Слишком много шутовства, решила Амалия. Или истерики. Этому поколению ничего не досталось от вкрадчивого остроумия Риты… Ну а как же иначе! Ведь на дубу груши никогда не вырастут. Такой, как она, больше не будет.

«Ты лжец, и тебе удается легко эту роль играть. Теперь наконец я узнала: умеешь ты только врать».

В музыке сменилась тональность, и песня вдруг зазвучала более драматично. А Лупе как будто обезумела: взлохматила прическу, так что волосы упали ей на лицо, потом принялась царапать грудь и лупить себя по животу.

«Спектакли, одни лишь спектакли, а чувства живые иссякли…»

Амалия не могла поверить своим глазам: женщина сняла туфлю и заколотила по роялю острым, как стилет, каблучком.
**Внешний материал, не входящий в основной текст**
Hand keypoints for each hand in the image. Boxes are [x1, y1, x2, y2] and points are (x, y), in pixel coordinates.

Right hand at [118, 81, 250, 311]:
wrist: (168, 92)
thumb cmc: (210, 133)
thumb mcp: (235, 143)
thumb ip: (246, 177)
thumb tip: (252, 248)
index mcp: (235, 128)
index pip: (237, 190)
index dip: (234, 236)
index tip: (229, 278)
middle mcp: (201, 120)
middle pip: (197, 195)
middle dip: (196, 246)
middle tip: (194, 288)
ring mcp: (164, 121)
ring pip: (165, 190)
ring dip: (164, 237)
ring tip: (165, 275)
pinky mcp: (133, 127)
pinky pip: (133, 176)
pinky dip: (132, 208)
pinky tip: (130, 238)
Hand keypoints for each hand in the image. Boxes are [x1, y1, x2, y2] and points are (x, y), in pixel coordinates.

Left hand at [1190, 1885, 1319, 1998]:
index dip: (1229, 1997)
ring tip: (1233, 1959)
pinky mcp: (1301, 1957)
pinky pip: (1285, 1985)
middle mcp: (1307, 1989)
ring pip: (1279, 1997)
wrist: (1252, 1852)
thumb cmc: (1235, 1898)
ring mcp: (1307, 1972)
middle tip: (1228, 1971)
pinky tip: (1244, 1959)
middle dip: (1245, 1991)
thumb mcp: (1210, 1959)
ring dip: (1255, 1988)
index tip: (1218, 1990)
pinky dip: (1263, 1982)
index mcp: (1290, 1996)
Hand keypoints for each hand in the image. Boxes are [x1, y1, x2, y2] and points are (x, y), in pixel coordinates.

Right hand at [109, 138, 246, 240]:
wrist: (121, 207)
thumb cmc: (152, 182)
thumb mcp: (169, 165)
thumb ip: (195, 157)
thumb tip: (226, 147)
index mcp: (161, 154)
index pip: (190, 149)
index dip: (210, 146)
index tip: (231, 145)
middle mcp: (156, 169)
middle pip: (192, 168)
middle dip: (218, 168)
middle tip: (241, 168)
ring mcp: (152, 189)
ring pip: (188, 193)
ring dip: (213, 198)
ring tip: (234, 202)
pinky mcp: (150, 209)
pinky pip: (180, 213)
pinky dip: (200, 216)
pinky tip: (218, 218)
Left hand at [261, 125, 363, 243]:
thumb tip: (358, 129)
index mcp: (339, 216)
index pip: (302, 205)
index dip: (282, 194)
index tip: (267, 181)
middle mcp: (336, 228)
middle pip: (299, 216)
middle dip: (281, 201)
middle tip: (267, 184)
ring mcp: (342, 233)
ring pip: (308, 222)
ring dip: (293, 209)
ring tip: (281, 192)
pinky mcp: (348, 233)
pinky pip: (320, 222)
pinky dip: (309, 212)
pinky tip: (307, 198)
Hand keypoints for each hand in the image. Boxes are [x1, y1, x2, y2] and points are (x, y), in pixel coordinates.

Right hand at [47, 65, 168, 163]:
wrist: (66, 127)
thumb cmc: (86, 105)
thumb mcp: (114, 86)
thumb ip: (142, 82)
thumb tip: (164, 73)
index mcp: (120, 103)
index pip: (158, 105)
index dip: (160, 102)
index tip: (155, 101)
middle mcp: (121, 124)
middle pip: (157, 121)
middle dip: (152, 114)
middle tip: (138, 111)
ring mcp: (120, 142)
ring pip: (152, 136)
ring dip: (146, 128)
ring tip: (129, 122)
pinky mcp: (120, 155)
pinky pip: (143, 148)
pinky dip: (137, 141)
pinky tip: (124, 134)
Через три секунды она вроде бы передумала, отшвырнула туфлю прочь и начала барабанить кулаками по спине пианиста, который продолжал играть как ни в чем не бывало.

Амалия затаила дыхание, надеясь, что кто-нибудь выскочит на сцену со смирительной рубашкой и заберет певицу, но ничего такого не произошло. Наоборот, как только Лупе выкидывала очередной фортель, взбесившаяся публика орала и аплодировала.